Ils sont courtisés et leur ralliement est soigneusement médiatisé. Les profils issus de la société civile se multiplient sur les listes candidates aux élections européennes du 9 juin. Dernière recrue en date, une juge, Pascale Piera, a annoncé rejoindre le Rassemblement national (RN), jeudi 25 avril. Comme elle, de nouveaux visages se font une place sur les affiches de campagne : l'agricultrice et syndicaliste Céline Imart chez Les Républicains (LR), la juriste franco-palestinienne Rima Hassan à La France insoumise (LFI), l'ancien policier Matthieu Valet au RN ou la figure des "gilets jaunes" Priscillia Ludosky chez Les Ecologistes.
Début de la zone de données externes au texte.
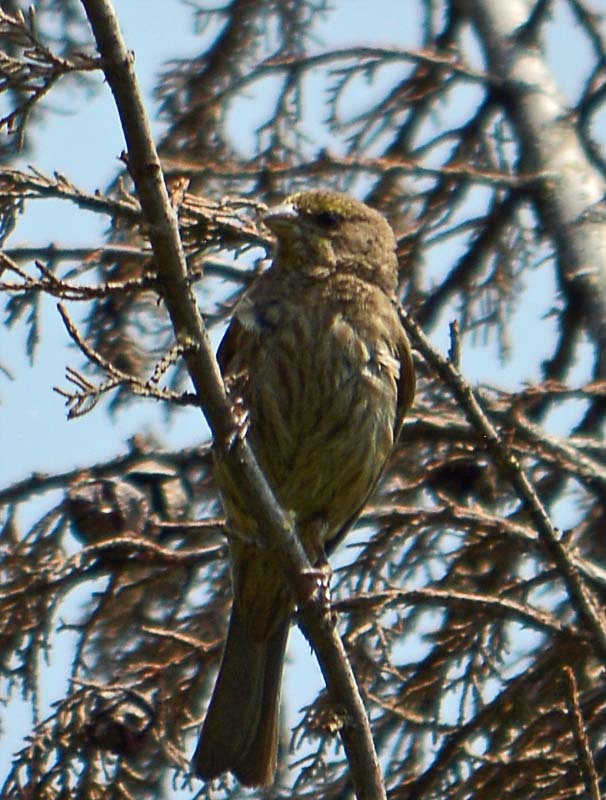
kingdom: Animalia
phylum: Chordata
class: Aves
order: Passeriformes
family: Fringillidae
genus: Haemorhous
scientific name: Haemorhous mexicanus
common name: House finch
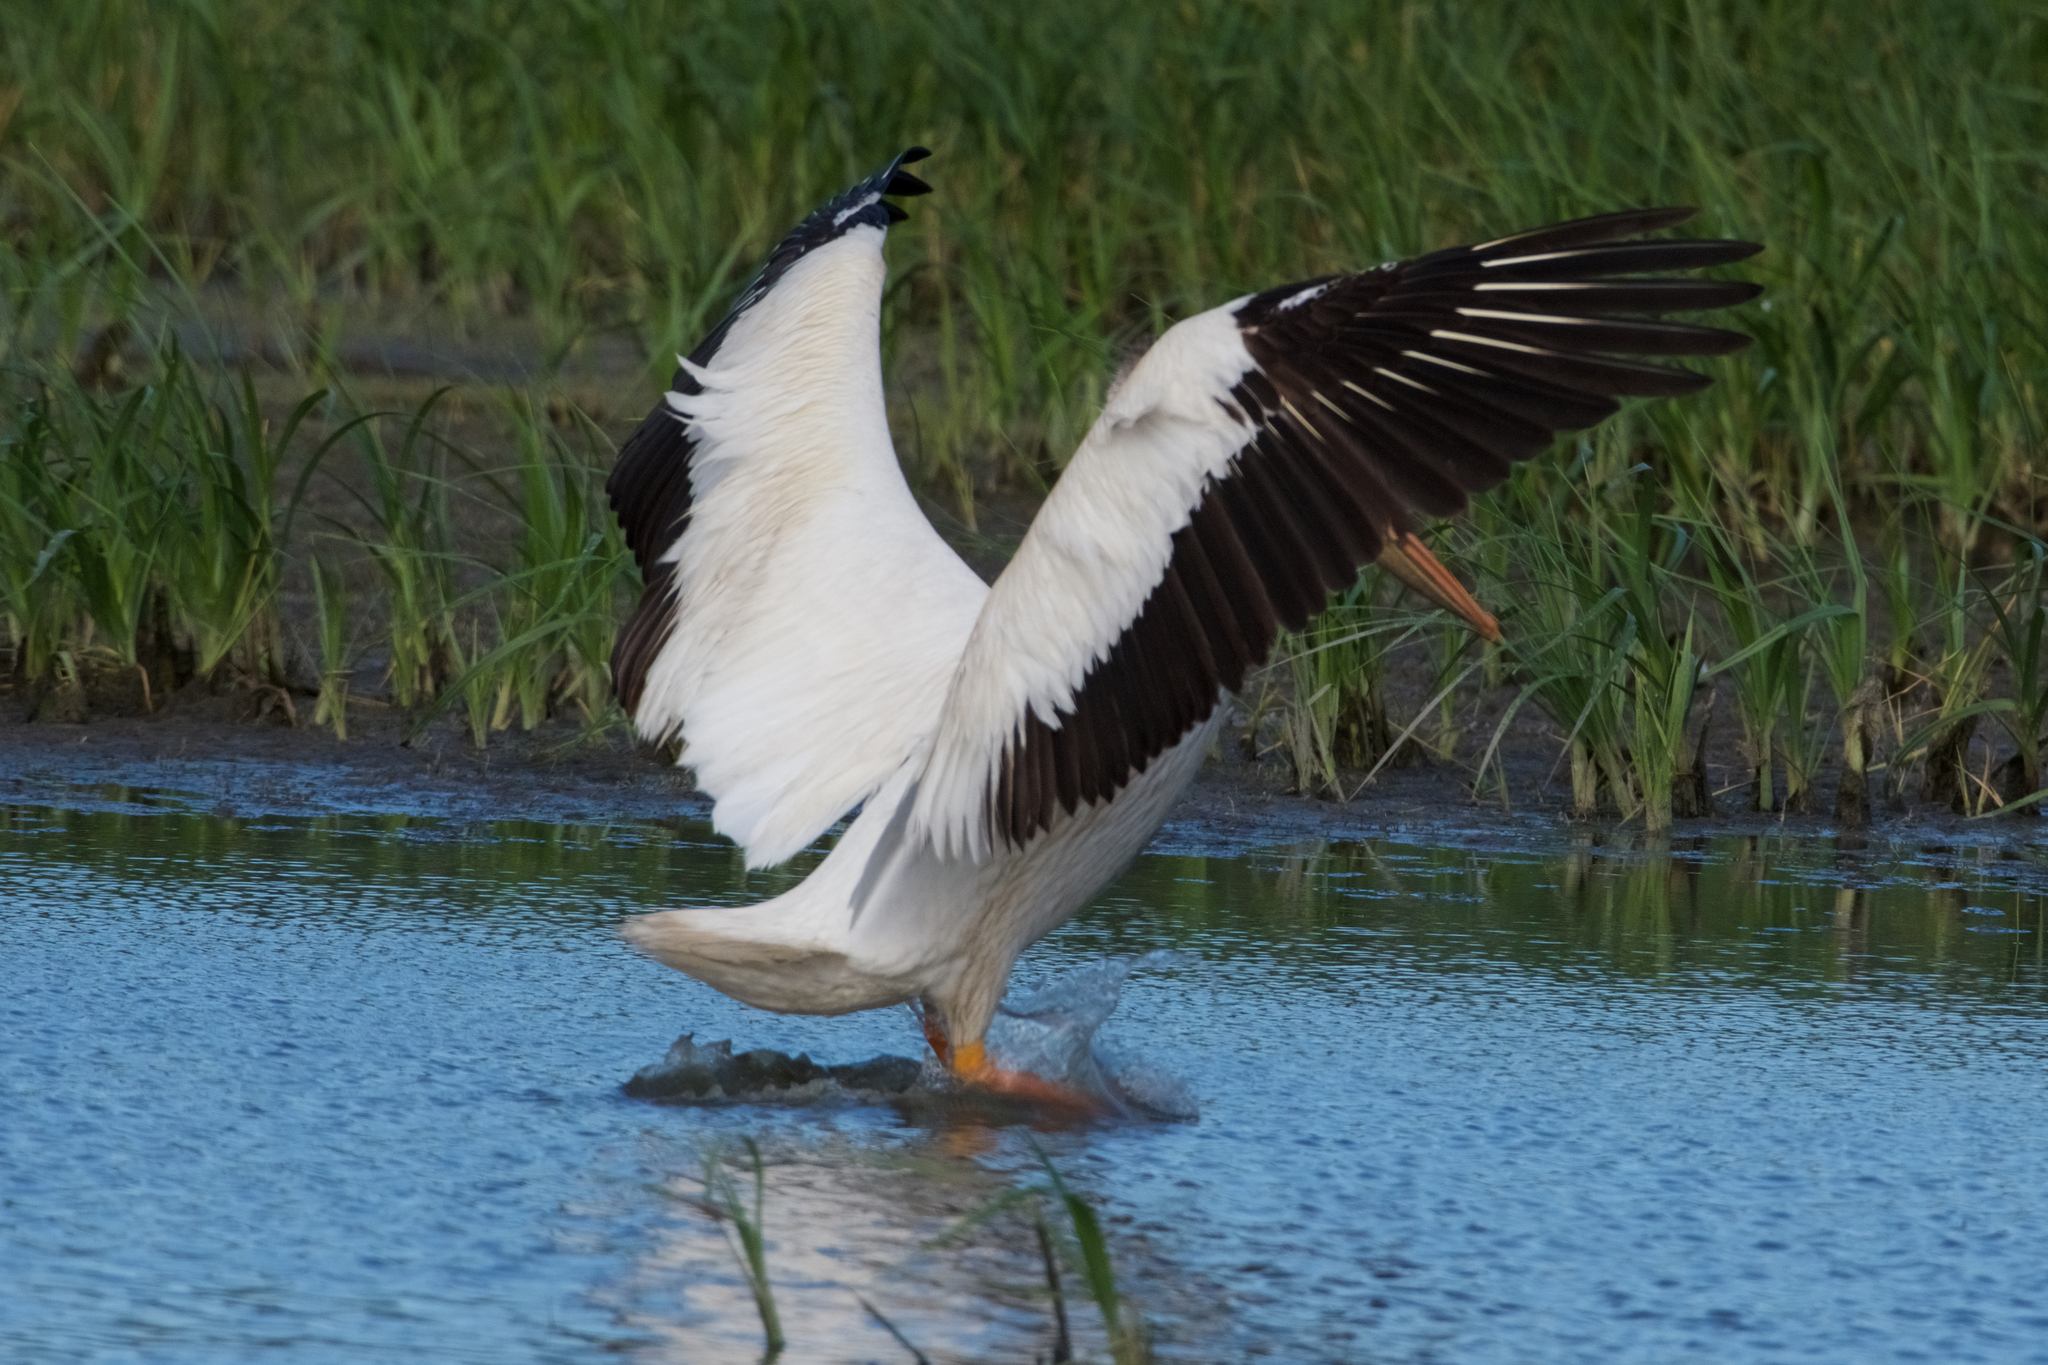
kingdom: Animalia
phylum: Chordata
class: Aves
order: Pelecaniformes
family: Pelecanidae
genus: Pelecanus
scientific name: Pelecanus erythrorhynchos
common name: American white pelican
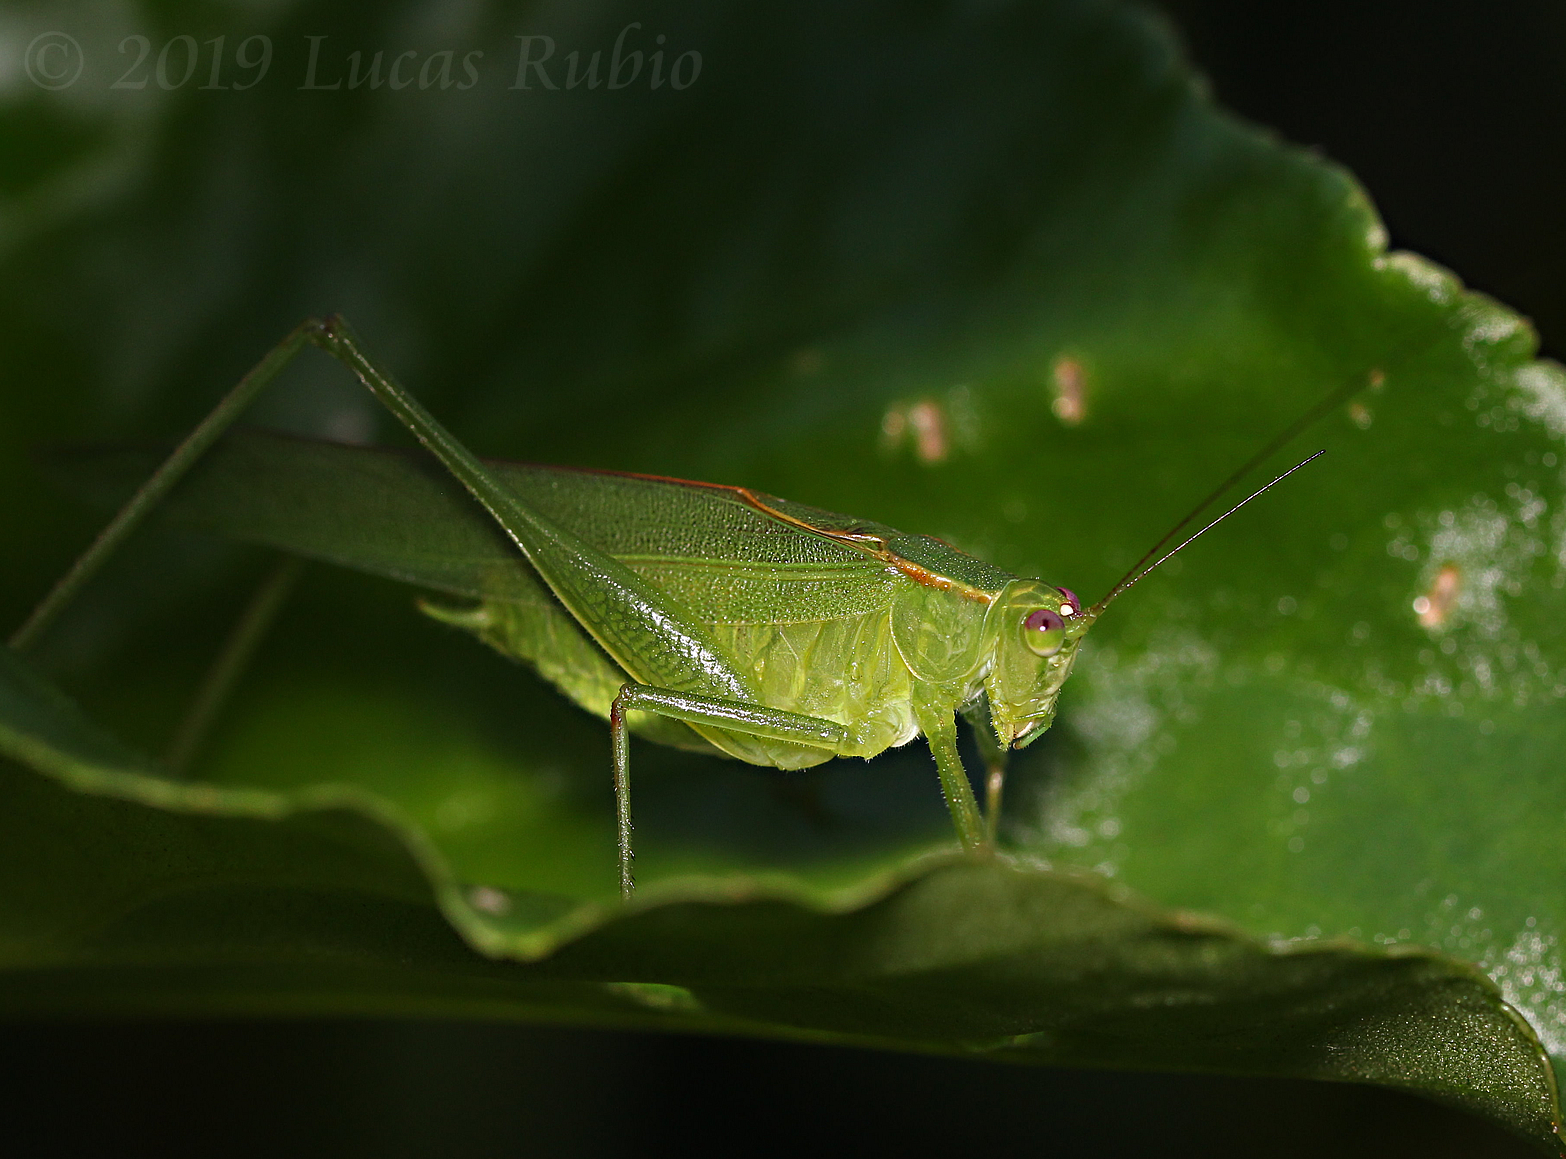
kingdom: Animalia
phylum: Arthropoda
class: Insecta
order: Orthoptera
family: Tettigoniidae
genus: Ligocatinus
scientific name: Ligocatinus spinatus
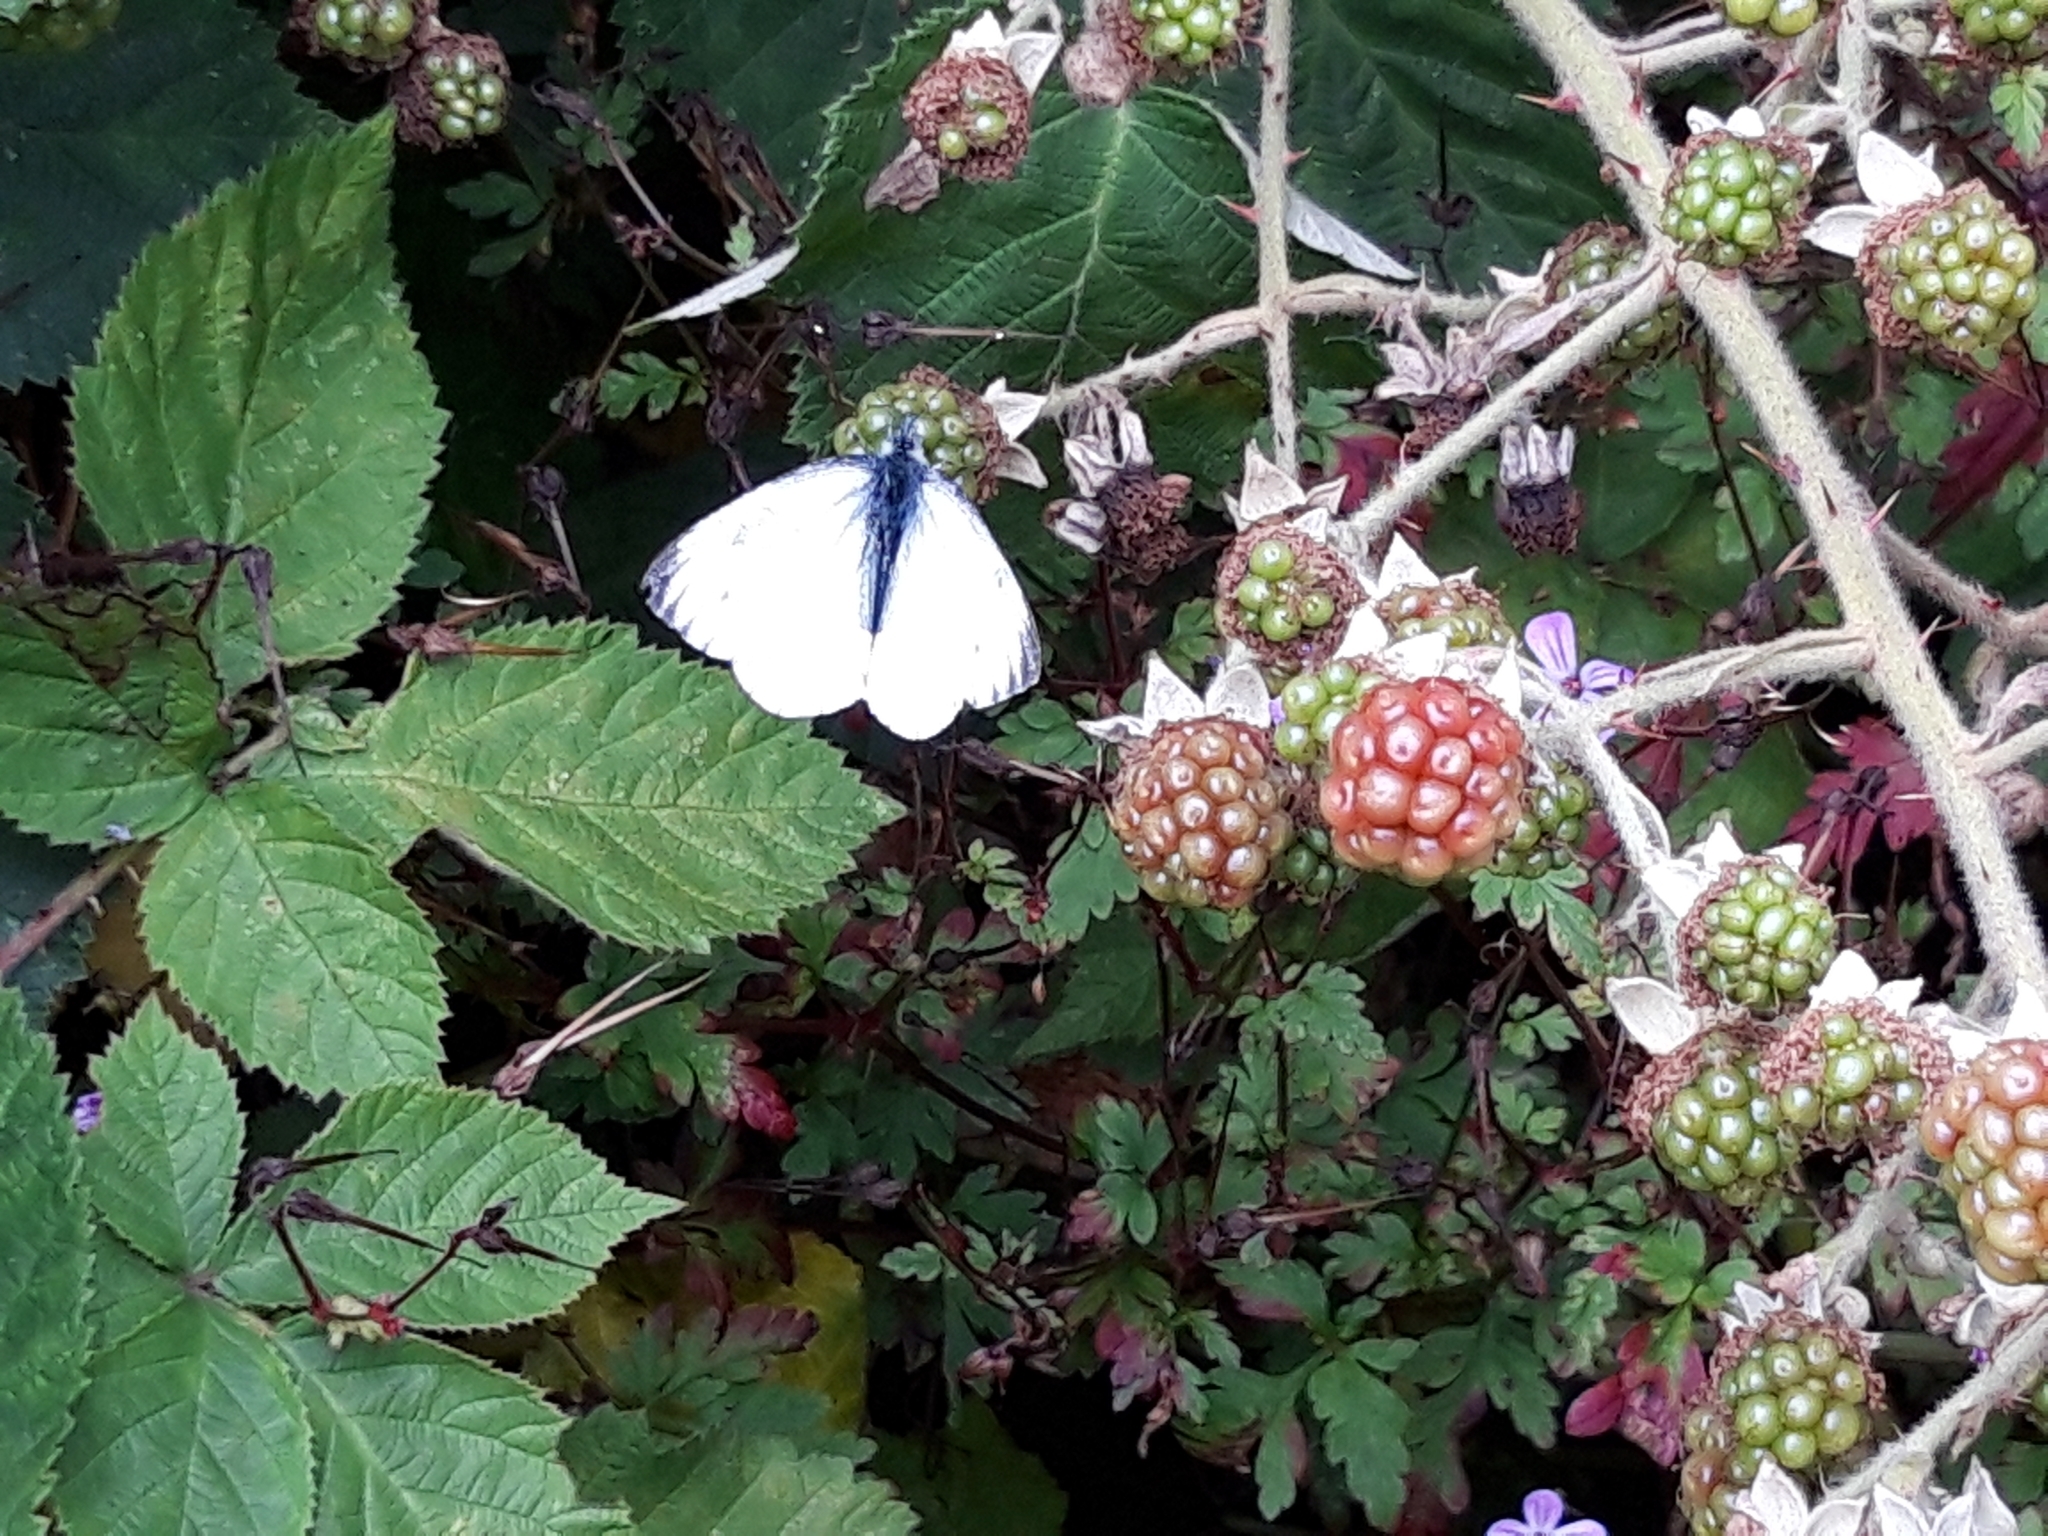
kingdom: Animalia
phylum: Arthropoda
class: Insecta
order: Lepidoptera
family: Pieridae
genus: Pieris
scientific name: Pieris napi
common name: Green-veined white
Novices dans le jeu électoral, ces personnalités permettent aux partis d'afficher un renouvellement citoyen et de s'adresser à certaines catégories d'électeurs. La recette n'est pas nouvelle : le navigateur Gérard d'Aboville et l’académicienne Hélène Carrère d’Encausse avaient été élus en 1994 sur la liste d’union du centre et de la droite UDF-RPR. En 2009, la liste Europe Ecologie faisait la part belle à la société civile avec notamment l'altermondialiste José Bové, ou un certain Yannick Jadot, fraîchement débarqué de l'ONG Greenpeace.

Lors des dernières élections européennes, en 2019, plusieurs têtes de liste avaient elles aussi fait leurs premiers pas en campagne, comme le philosophe François-Xavier Bellamy pour LR, l'essayiste Raphaël Glucksmann pour le Parti socialiste et Place publique ou l'ex-cadre d'ONG Manon Aubry pour LFI, tous trois candidats à leur réélection le 9 juin. Si l'effet sur la mobilisation des électeurs semble modéré, les partis misent plus que jamais sur cette stratégie pour médiatiser et dynamiser leur campagne.

Un profil pour chaque thème de campagne

Qui de mieux qu'une agricultrice pour accompagner Eric Ciotti et François-Xavier Bellamy à la ferme ? Le 19 février, en pleine crise agricole, le patron des Républicains et sa tête de liste pour les élections européennes se rendent dans une exploitation agricole de Seine-et-Marne. A leurs côtés, une céréalière tarnaise de 41 ans se fraie une place devant les caméras : c'est Céline Imart, dont la position en deuxième place sur la liste LR a été dévoilée la veille.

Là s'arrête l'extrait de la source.